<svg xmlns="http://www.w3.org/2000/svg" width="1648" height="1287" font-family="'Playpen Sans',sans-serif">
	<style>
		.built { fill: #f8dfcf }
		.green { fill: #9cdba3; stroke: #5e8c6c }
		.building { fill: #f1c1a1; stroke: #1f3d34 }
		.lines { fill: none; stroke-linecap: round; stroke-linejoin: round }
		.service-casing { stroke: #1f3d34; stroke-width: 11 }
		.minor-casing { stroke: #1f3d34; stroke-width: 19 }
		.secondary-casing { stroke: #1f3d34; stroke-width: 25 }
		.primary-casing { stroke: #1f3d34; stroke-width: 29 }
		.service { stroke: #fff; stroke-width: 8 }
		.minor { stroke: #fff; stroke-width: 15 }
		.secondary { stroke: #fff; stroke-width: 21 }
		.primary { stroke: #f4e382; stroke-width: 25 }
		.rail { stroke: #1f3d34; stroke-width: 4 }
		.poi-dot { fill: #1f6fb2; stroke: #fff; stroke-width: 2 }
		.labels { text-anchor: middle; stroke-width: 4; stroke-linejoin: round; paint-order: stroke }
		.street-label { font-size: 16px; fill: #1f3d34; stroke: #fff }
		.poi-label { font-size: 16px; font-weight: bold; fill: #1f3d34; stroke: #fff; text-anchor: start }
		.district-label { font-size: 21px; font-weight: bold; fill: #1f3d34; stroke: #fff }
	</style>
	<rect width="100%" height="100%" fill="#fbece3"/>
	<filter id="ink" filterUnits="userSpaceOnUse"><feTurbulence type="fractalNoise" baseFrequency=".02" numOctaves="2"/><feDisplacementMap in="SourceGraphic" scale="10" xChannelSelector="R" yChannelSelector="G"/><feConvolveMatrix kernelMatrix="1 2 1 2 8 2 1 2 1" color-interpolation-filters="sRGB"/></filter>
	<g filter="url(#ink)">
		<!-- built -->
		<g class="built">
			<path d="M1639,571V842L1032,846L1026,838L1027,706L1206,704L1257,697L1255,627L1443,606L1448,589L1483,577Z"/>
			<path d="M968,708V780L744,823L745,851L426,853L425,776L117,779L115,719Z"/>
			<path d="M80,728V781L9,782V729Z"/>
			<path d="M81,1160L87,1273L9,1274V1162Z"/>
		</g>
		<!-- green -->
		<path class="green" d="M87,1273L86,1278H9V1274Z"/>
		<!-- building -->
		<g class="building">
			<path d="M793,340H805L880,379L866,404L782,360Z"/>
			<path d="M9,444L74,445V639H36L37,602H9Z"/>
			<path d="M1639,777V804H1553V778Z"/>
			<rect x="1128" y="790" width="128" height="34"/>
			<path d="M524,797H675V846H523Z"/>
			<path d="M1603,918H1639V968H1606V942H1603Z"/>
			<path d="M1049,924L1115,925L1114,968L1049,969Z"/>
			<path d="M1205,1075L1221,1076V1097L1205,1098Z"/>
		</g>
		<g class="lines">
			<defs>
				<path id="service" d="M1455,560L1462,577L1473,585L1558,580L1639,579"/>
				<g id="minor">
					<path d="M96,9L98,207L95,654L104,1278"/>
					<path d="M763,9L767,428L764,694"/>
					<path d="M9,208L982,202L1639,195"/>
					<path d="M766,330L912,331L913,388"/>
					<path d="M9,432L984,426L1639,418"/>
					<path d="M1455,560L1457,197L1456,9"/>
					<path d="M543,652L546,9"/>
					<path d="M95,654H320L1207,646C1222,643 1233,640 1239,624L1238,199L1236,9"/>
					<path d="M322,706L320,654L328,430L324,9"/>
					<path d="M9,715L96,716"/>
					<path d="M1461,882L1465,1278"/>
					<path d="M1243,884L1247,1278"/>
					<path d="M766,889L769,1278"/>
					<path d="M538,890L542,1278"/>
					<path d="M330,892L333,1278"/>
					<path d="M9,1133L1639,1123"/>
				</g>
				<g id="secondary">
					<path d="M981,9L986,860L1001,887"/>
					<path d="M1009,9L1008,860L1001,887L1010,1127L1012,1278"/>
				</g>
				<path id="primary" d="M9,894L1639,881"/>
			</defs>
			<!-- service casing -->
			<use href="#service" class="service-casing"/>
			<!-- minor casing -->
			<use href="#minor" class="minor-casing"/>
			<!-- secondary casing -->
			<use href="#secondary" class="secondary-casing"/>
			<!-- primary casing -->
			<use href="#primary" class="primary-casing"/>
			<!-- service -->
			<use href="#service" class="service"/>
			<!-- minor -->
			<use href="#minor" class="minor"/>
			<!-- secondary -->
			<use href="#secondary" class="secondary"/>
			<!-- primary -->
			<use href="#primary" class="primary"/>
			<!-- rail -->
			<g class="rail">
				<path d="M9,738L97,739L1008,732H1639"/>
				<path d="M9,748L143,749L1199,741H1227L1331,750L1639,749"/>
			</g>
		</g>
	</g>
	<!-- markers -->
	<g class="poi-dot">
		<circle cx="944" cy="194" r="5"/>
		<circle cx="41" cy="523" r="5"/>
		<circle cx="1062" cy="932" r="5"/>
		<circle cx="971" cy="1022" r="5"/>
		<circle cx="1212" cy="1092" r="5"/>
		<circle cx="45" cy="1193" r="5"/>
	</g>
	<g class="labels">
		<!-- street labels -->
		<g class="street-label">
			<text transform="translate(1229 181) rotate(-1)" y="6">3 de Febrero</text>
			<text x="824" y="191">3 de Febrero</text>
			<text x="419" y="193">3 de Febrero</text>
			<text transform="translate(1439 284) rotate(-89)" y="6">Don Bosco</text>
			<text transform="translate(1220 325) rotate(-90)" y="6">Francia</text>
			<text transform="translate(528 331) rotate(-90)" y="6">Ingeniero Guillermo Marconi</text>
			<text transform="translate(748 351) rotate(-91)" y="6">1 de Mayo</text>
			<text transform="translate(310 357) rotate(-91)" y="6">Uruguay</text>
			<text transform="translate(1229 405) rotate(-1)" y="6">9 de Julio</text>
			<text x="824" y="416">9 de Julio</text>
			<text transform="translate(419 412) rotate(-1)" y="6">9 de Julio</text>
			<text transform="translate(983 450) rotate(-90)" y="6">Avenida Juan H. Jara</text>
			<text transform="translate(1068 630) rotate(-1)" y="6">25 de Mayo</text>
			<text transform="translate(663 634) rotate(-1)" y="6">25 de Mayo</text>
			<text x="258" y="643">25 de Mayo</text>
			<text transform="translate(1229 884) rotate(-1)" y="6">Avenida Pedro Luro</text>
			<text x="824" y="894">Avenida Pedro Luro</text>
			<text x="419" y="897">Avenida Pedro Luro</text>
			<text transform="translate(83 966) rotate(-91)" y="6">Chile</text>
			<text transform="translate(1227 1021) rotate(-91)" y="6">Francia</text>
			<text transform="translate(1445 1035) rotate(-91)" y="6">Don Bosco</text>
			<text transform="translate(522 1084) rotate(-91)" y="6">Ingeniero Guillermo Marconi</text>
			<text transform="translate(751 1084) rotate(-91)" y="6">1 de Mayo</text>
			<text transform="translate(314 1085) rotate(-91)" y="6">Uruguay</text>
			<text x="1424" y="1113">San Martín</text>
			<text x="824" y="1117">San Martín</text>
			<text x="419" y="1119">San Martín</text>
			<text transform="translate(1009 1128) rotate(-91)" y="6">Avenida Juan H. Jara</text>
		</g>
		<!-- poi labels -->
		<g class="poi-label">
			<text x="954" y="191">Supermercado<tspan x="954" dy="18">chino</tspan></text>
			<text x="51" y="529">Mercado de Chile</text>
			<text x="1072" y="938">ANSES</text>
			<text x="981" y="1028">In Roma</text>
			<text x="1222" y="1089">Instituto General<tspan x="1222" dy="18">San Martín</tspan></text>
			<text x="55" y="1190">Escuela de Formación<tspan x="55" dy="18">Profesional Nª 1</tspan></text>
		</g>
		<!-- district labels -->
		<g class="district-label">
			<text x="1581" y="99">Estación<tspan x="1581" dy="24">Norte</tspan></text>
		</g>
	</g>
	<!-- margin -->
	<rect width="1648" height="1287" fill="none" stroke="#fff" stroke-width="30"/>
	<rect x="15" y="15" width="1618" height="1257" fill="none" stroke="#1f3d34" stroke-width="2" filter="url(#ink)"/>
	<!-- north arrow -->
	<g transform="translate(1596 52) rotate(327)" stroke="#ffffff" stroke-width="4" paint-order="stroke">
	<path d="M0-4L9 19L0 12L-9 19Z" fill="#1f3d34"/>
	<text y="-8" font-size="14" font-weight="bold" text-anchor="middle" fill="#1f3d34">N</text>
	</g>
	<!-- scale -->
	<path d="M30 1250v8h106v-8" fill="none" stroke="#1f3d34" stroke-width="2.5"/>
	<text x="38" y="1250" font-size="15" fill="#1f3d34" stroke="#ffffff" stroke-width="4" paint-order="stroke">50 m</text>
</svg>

Task brief> What lines in the listing above contain the word "middle"? Show each one.

Your response>
		.labels { text-anchor: middle; stroke-width: 4; stroke-linejoin: round; paint-order: stroke }
	<text y="-8" font-size="14" font-weight="bold" text-anchor="middle" fill="#1f3d34">N</text>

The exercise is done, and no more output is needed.